Problem description ▸ Can you update these lines so that "developed" becomes "processed" and everything else stays the same, leaving the pictures out of your answer?

Collected data entries ▸
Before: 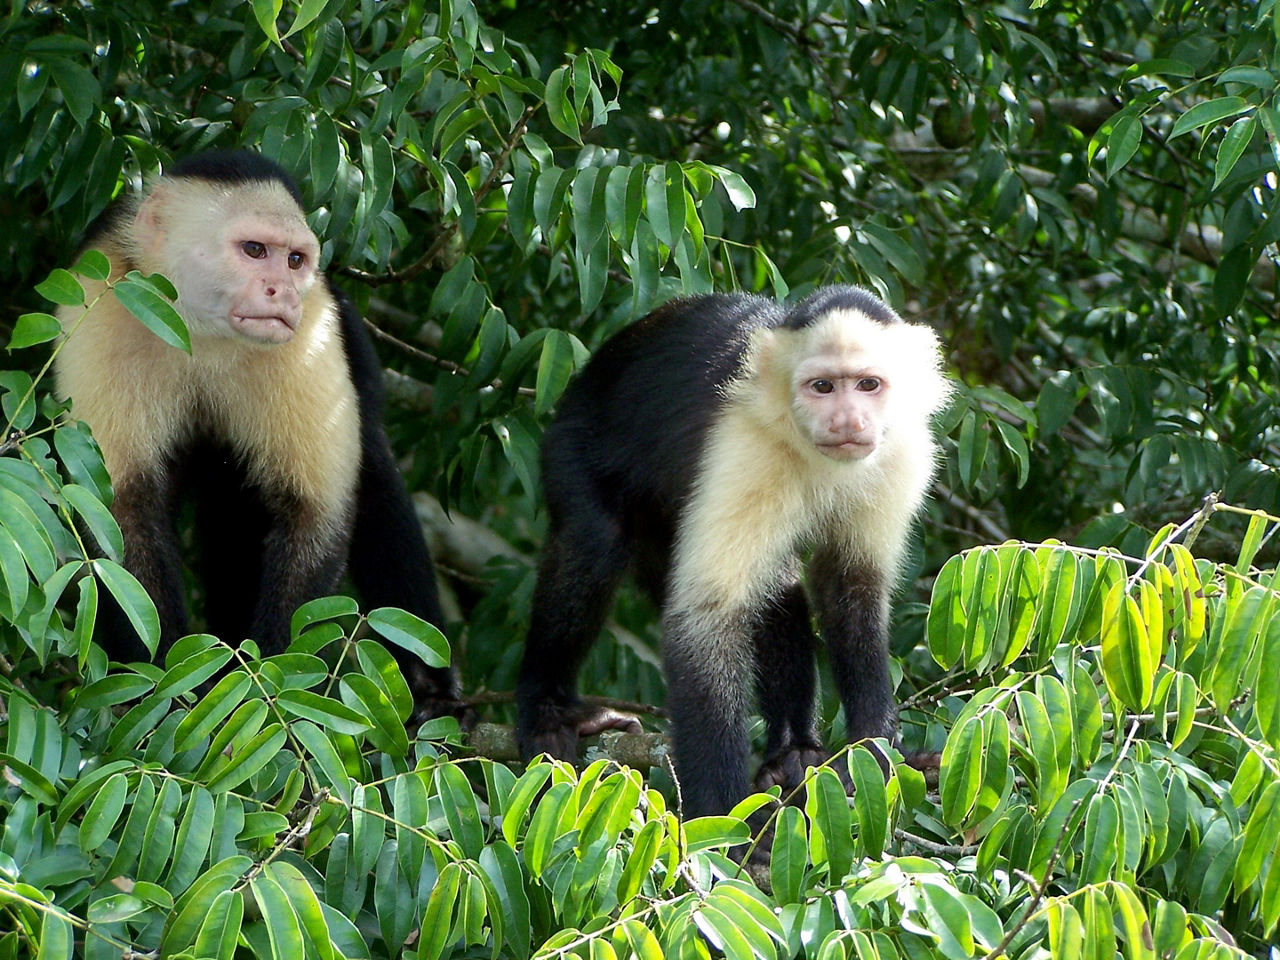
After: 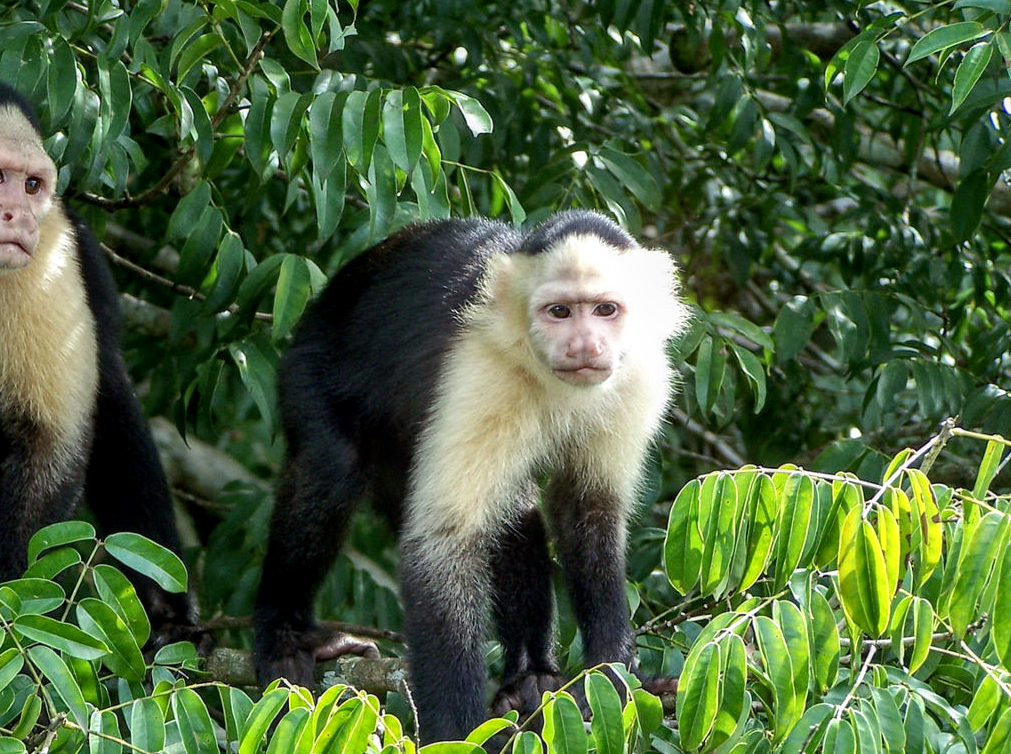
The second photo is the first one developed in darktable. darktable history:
crop and rotate: left 20.597%, top 7.885%, right 0.367%, bottom 13.484%
local contrast: on, module defaults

Full answer ▸
Before: 
After: 
The second photo is the first one processed in darktable. darktable history:
crop and rotate: left 20.597%, top 7.885%, right 0.367%, bottom 13.484%
local contrast: on, module defaults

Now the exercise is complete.